» INFORMATION SUPPLIED
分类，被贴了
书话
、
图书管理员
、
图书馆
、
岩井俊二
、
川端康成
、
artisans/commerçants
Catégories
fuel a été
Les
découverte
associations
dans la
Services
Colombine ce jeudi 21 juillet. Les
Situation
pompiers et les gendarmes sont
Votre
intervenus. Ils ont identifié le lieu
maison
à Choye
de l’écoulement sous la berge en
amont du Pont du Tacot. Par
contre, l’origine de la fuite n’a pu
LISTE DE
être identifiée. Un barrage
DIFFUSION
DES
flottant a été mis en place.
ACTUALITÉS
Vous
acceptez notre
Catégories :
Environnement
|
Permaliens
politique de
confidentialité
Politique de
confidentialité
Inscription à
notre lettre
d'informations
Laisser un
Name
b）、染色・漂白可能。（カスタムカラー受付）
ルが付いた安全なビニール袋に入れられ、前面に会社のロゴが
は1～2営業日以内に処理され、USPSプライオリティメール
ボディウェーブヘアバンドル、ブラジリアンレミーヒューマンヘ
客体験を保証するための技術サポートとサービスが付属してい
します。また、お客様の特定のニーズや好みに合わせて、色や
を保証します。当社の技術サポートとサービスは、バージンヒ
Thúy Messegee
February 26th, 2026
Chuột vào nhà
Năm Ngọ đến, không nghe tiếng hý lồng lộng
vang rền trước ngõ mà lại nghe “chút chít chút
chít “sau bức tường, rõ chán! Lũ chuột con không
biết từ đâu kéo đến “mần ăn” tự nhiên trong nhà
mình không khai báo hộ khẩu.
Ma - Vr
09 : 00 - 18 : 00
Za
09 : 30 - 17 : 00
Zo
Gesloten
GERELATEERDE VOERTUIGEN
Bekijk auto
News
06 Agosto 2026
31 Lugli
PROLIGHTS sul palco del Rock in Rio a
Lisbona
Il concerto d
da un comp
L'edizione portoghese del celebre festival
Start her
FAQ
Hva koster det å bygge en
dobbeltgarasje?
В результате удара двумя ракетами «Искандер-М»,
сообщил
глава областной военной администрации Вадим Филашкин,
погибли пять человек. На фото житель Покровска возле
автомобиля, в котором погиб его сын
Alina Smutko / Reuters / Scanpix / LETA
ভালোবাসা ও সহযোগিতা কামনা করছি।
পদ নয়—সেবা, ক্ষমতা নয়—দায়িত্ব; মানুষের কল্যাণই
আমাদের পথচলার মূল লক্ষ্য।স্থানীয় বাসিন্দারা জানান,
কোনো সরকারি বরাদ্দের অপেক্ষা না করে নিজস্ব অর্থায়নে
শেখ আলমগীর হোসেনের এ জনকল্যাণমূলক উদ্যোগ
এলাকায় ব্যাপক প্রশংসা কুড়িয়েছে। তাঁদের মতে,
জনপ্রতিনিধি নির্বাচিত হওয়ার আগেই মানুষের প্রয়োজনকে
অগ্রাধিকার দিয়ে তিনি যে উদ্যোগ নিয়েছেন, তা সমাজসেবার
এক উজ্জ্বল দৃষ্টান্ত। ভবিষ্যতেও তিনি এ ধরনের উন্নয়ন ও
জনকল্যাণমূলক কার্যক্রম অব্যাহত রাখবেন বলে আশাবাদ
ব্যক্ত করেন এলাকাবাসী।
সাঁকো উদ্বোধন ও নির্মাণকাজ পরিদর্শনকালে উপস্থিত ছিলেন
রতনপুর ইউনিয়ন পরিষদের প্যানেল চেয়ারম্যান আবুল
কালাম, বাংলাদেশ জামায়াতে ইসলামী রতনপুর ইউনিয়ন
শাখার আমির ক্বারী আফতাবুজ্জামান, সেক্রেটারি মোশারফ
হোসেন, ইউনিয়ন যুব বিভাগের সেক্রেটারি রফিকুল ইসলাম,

» REQUIREMENT
Start with the first line of the data and print every line exactly. The line containing "ব্যক্ত করেন এলাকাবাসী।" is the last one to include.

» REPLY TO THE EXERCISE
分类，被贴了
书话
、
图书管理员
、
图书馆
、
岩井俊二
、
川端康成
、
artisans/commerçants
Catégories
fuel a été
Les
découverte
associations
dans la
Services
Colombine ce jeudi 21 juillet. Les
Situation
pompiers et les gendarmes sont
Votre
intervenus. Ils ont identifié le lieu
maison
à Choye
de l’écoulement sous la berge en
amont du Pont du Tacot. Par
contre, l’origine de la fuite n’a pu
LISTE DE
être identifiée. Un barrage
DIFFUSION
DES
flottant a été mis en place.
ACTUALITÉS
Vous
acceptez notre
Catégories :
Environnement
|
Permaliens
politique de
confidentialité
Politique de
confidentialité
Inscription à
notre lettre
d'informations
Laisser un
Name
b）、染色・漂白可能。（カスタムカラー受付）
ルが付いた安全なビニール袋に入れられ、前面に会社のロゴが
は1～2営業日以内に処理され、USPSプライオリティメール
ボディウェーブヘアバンドル、ブラジリアンレミーヒューマンヘ
客体験を保証するための技術サポートとサービスが付属してい
します。また、お客様の特定のニーズや好みに合わせて、色や
を保証します。当社の技術サポートとサービスは、バージンヒ
Thúy Messegee
February 26th, 2026
Chuột vào nhà
Năm Ngọ đến, không nghe tiếng hý lồng lộng
vang rền trước ngõ mà lại nghe “chút chít chút
chít “sau bức tường, rõ chán! Lũ chuột con không
biết từ đâu kéo đến “mần ăn” tự nhiên trong nhà
mình không khai báo hộ khẩu.
Ma - Vr
09 : 00 - 18 : 00
Za
09 : 30 - 17 : 00
Zo
Gesloten
GERELATEERDE VOERTUIGEN
Bekijk auto
News
06 Agosto 2026
31 Lugli
PROLIGHTS sul palco del Rock in Rio a
Lisbona
Il concerto d
da un comp
L'edizione portoghese del celebre festival
Start her
FAQ
Hva koster det å bygge en
dobbeltgarasje?
В результате удара двумя ракетами «Искандер-М»,
сообщил
глава областной военной администрации Вадим Филашкин,
погибли пять человек. На фото житель Покровска возле
автомобиля, в котором погиб его сын
Alina Smutko / Reuters / Scanpix / LETA
ভালোবাসা ও সহযোগিতা কামনা করছি।
পদ নয়—সেবা, ক্ষমতা নয়—দায়িত্ব; মানুষের কল্যাণই
আমাদের পথচলার মূল লক্ষ্য।স্থানীয় বাসিন্দারা জানান,
কোনো সরকারি বরাদ্দের অপেক্ষা না করে নিজস্ব অর্থায়নে
শেখ আলমগীর হোসেনের এ জনকল্যাণমূলক উদ্যোগ
এলাকায় ব্যাপক প্রশংসা কুড়িয়েছে। তাঁদের মতে,
জনপ্রতিনিধি নির্বাচিত হওয়ার আগেই মানুষের প্রয়োজনকে
অগ্রাধিকার দিয়ে তিনি যে উদ্যোগ নিয়েছেন, তা সমাজসেবার
এক উজ্জ্বল দৃষ্টান্ত। ভবিষ্যতেও তিনি এ ধরনের উন্নয়ন ও
জনকল্যাণমূলক কার্যক্রম অব্যাহত রাখবেন বলে আশাবাদ
ব্যক্ত করেন এলাকাবাসী।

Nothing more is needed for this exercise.